Una vera e propria invasione che causa danni per 200 milioni l’anno. Poi c’è il tema dell’innovazione, per favorire una gestione più accurata dei cicli produttivi e quindi migliore dal punto di vista quantitativo e qualitativo».
A proposito di agricoltura di precisione, come sta funzionando Demetra?
«L’app sta funzionando molto bene. Nell’idea di una digitalizzazione importante, Demetra è di grande aiuto nella gestione online dell’azienda agricola con lettura in tempo reale dello stato di salute delle coltivazioni. Dati su previsioni meteo e temperatura, fertilità dei terreni e stress idrico vengono controllati e filtrati secondo le proprie necessità per migliorare la produttività ei bilanci aziendali».
In una fase tanto complicata che cosa dobbiamo chiedere all’Europa? Per come si è comportata nel passato si fatica a pensare a un diverso atteggiamento.
«Bisogna affrontare il problema numero uno che hanno le nostre imprese nei rapporti con l’Unione: l’eccesso di burocrazia. Un dazio occulto che in agricoltura nella precedente Commissione ha raggiunto livelli assurdi con il Green Deal del vicepresidente Timmermans.
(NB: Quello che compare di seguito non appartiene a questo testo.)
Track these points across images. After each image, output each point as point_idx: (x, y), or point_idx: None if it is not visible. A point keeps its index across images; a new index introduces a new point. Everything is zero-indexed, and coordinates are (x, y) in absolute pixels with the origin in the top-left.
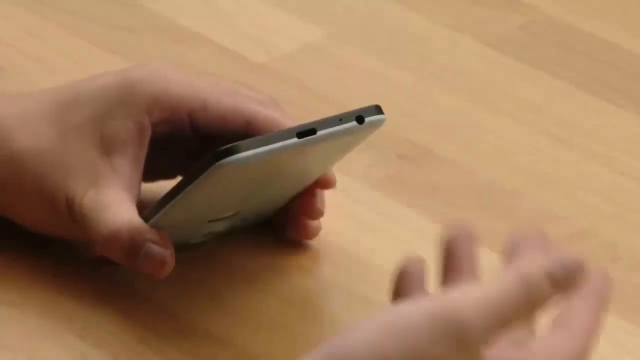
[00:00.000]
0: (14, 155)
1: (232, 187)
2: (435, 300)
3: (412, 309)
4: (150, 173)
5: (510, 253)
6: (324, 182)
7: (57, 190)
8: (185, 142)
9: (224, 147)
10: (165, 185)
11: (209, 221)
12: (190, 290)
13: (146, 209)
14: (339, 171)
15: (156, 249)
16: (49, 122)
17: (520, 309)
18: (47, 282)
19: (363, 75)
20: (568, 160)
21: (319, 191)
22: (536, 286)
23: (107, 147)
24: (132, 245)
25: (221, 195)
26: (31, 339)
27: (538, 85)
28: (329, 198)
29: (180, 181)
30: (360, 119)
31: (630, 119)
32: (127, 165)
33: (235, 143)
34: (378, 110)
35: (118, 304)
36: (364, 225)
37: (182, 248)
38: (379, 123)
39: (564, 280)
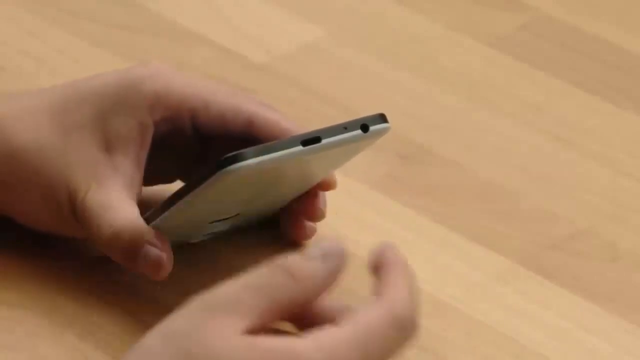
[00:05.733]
0: (15, 153)
1: (236, 191)
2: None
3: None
4: (150, 175)
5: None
6: (325, 184)
7: (59, 187)
8: (185, 144)
9: (229, 154)
10: (166, 187)
11: (211, 222)
12: (192, 290)
13: (149, 209)
14: (339, 171)
15: (154, 251)
16: (51, 119)
17: (269, 282)
18: (48, 282)
19: (363, 75)
20: (568, 160)
21: (320, 193)
22: (282, 261)
23: (108, 145)
24: (131, 247)
25: (224, 199)
26: (32, 339)
27: (538, 85)
28: (329, 198)
29: (184, 186)
30: (365, 128)
31: (630, 119)
32: (129, 164)
33: (240, 151)
34: (382, 118)
35: (119, 304)
36: (364, 225)
37: (184, 247)
38: (384, 131)
39: (317, 252)
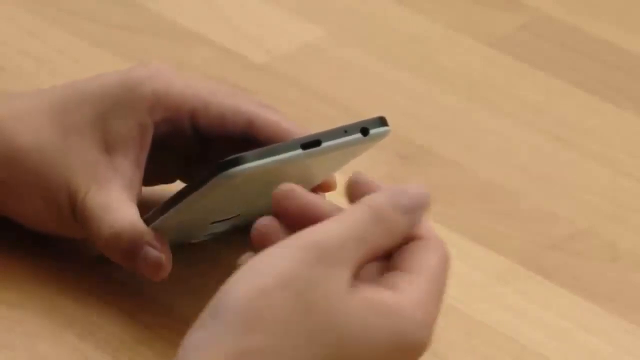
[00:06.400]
0: (15, 154)
1: (236, 193)
2: (299, 236)
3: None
4: (150, 176)
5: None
6: (326, 185)
7: (59, 188)
8: (185, 145)
9: (230, 157)
10: (165, 187)
11: (212, 222)
12: (191, 291)
13: (149, 210)
14: (339, 171)
15: (154, 253)
16: (51, 120)
17: (371, 231)
18: (47, 282)
19: (363, 75)
20: (568, 160)
21: (320, 194)
22: (381, 209)
23: (108, 146)
24: (131, 248)
25: (224, 200)
26: (31, 339)
27: (538, 85)
28: (329, 198)
29: (184, 187)
30: (364, 131)
31: (630, 119)
32: (129, 165)
33: (240, 154)
34: (382, 122)
35: (119, 305)
36: None
37: (184, 247)
38: (384, 135)
39: (409, 206)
Ora il vicepresidente Raffaele Fitto e il commissario per l’Agricoltura Christophe Hansen hanno annunciato un cambio di passo. Vigileremo che avvenga: le imprese agricole vanno tutelate con più semplificazione, partendo dalla riduzione dell’incomprensibile carico di impegni associati agli eco-schemi».
Tornando all’attualità, quali sono le previsioni per l’anno?
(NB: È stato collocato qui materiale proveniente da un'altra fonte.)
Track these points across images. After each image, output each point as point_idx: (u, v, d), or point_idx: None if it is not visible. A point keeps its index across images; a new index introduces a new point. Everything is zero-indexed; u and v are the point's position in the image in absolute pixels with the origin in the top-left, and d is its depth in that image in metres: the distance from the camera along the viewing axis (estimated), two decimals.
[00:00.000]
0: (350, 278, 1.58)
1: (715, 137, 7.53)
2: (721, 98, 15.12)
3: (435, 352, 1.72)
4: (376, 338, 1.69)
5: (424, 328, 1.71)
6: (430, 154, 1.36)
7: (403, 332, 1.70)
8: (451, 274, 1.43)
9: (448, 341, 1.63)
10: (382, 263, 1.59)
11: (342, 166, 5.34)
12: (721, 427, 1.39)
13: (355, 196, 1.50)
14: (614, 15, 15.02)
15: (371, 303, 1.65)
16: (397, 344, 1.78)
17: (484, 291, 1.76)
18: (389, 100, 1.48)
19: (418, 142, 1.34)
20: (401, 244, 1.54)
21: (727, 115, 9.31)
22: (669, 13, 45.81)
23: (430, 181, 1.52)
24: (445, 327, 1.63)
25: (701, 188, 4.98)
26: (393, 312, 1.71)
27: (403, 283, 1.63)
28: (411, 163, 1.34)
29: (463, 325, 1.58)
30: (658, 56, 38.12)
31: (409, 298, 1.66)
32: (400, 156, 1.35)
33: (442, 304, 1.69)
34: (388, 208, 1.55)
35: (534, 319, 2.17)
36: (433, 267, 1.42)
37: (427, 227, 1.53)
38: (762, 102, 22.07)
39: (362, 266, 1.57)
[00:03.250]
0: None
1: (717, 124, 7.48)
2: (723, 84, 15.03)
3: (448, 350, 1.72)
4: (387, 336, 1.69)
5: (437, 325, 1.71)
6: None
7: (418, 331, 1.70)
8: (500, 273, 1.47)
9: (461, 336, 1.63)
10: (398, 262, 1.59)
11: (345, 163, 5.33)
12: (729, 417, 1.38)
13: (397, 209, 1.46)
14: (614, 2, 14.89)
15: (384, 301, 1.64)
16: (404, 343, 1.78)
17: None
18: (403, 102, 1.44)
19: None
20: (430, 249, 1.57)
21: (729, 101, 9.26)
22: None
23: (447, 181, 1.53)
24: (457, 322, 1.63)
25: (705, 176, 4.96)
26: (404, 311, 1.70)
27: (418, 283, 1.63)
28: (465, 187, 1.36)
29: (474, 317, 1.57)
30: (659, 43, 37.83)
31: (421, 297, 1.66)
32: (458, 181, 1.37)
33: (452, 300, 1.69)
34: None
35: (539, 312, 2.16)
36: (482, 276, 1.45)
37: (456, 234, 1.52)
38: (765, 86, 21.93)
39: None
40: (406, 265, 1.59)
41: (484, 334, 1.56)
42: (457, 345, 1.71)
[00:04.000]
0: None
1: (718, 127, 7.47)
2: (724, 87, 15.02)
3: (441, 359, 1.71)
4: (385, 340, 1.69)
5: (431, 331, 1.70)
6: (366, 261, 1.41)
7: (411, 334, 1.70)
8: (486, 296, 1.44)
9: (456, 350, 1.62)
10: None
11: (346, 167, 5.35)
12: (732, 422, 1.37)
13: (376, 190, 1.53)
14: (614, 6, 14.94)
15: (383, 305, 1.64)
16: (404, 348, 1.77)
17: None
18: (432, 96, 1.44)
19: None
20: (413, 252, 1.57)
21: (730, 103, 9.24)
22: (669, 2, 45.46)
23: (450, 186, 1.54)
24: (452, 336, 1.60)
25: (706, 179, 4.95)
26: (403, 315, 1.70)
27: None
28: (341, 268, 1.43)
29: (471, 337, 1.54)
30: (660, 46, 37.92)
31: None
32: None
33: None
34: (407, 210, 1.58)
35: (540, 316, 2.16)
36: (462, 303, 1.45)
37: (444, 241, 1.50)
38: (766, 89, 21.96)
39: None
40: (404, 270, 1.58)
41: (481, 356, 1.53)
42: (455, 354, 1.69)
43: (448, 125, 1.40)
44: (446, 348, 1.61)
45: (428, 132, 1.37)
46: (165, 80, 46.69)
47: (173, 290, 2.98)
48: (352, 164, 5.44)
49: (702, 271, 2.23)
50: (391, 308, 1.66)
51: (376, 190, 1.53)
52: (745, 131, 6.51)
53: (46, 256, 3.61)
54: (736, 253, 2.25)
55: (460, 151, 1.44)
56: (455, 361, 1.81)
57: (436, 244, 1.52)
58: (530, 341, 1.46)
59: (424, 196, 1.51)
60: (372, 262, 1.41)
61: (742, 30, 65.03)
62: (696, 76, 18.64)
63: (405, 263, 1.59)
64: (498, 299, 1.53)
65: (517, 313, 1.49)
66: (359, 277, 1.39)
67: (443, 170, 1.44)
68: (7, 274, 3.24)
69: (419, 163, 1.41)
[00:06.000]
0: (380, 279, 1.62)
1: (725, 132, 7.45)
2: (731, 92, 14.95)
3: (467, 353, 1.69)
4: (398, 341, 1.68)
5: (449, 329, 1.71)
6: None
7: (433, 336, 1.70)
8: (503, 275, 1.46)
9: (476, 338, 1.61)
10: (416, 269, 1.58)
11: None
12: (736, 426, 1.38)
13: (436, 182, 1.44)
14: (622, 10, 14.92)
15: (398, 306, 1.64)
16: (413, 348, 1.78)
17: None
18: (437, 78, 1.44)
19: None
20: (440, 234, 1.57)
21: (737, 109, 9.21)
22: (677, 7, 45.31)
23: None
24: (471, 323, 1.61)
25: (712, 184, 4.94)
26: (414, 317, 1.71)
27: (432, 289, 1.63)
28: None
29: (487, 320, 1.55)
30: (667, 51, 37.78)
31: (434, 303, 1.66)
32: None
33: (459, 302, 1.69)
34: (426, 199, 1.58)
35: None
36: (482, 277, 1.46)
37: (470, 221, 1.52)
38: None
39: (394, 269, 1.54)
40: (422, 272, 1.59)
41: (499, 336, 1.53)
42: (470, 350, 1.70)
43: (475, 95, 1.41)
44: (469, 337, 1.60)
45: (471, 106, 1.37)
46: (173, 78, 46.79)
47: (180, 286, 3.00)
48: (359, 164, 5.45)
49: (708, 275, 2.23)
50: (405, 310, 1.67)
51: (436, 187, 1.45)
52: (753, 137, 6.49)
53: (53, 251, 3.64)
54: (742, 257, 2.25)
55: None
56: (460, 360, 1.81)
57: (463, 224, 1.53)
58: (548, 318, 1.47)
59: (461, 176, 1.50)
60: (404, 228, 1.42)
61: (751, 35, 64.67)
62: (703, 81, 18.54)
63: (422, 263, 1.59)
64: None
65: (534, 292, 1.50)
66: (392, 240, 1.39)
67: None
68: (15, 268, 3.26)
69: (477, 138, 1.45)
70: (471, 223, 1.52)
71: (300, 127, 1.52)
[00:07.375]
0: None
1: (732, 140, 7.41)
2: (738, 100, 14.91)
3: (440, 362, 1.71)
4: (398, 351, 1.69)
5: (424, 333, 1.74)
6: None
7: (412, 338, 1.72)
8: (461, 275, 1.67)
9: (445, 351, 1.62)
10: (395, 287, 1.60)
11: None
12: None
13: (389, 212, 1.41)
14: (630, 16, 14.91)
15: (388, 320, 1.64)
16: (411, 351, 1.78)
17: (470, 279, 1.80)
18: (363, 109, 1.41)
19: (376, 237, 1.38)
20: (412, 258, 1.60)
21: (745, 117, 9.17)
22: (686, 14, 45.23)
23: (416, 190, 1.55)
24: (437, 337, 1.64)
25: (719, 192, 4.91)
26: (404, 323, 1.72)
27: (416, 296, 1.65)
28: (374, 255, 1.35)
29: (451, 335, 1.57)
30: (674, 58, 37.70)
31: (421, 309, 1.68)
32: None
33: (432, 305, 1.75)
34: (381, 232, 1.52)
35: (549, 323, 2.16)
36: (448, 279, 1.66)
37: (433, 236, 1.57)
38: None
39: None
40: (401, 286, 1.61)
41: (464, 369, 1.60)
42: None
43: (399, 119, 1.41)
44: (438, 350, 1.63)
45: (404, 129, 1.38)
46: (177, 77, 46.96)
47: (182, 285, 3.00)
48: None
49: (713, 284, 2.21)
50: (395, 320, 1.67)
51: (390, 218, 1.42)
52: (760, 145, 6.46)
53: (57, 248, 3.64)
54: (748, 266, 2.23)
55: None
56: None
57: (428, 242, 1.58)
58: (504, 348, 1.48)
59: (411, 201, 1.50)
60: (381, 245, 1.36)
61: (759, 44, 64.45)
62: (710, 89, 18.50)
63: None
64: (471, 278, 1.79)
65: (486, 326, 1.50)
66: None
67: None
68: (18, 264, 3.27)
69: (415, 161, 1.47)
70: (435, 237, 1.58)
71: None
«Al momento è prevedibile una rilasciata delle superfici coltivate a grano duro con un calo stimato del 6-7% rispetto ai 1,177 milioni di ettari dello scorso anno, che arriva al 10% in regioni come la Puglia e la Sicilia, a causa delle bassissime rese registrate, soprattutto nella seconda, per la siccità nel raccolto 2024 ma anche della difficile situazione dei mercati e dell’aumento dei costi di produzione».
Quanto pesa sul mercato nazionale l’impatto delle importazioni dalla Turchia e dal Canada dove si coltiva con tecniche vietate in Italia in pre-raccolta?
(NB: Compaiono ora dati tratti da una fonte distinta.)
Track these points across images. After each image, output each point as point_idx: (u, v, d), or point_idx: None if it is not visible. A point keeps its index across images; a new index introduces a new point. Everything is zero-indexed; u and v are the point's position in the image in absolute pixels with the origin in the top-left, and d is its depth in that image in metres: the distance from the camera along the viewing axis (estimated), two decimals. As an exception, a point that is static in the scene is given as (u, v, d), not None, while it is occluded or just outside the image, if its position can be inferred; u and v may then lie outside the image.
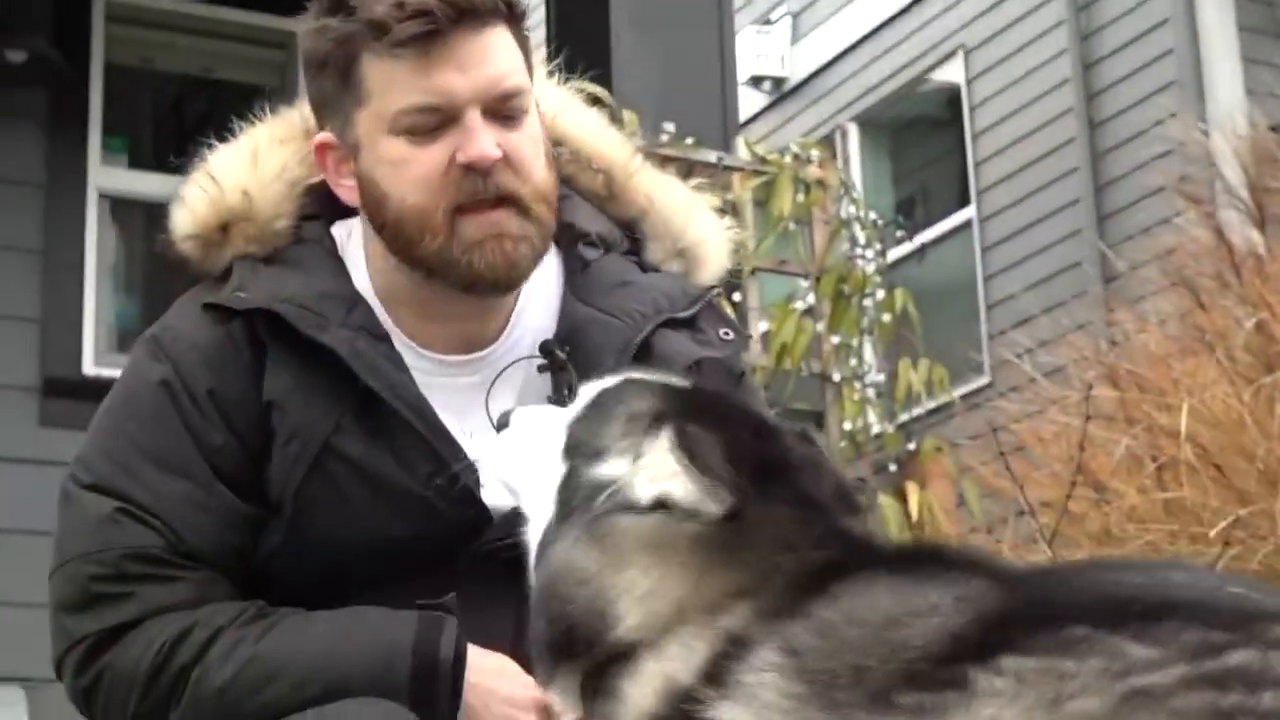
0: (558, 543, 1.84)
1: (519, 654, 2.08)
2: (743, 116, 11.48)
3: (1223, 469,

«Pesa molto. Non possiamo continuare a importare prodotti che applicano regole diverse, con usi indiscriminati del glifosato. La mancanza di reciprocità negli standard penalizza i nostri agricoltori ma anche i nostri consumatori»
È dunque per questo che Coldiretti è contraria al Ceta, l’accordo tra il Canada e l’Unione europea?
«Coldiretti è favorevole agli accordi di libero scambio, purché siano rispettosi del principio di reciprocità. E cioè che le regole sul piano produttivo, sanitario e del lavoro che valgono per i nostri produttori vengono rispettate anche per le importazioni. Questo non accade con il Canada, dove il grano viene fatto seccare secondo modalità vietate in Italia, appunto con il glifosato, sul quale gravano pesanti accuse per i rischi per la salute. Aggiungo anche il fatto che, a differenza di quanto propagandato, il Ceta è un pericoloso precedente che consente alle industrie canadesi di produrre e vendere le imitazioni locali di Asiago, Gorgonzola, Fontina e di usare il termine Parmesan come è facile verificare nei loro supermercati».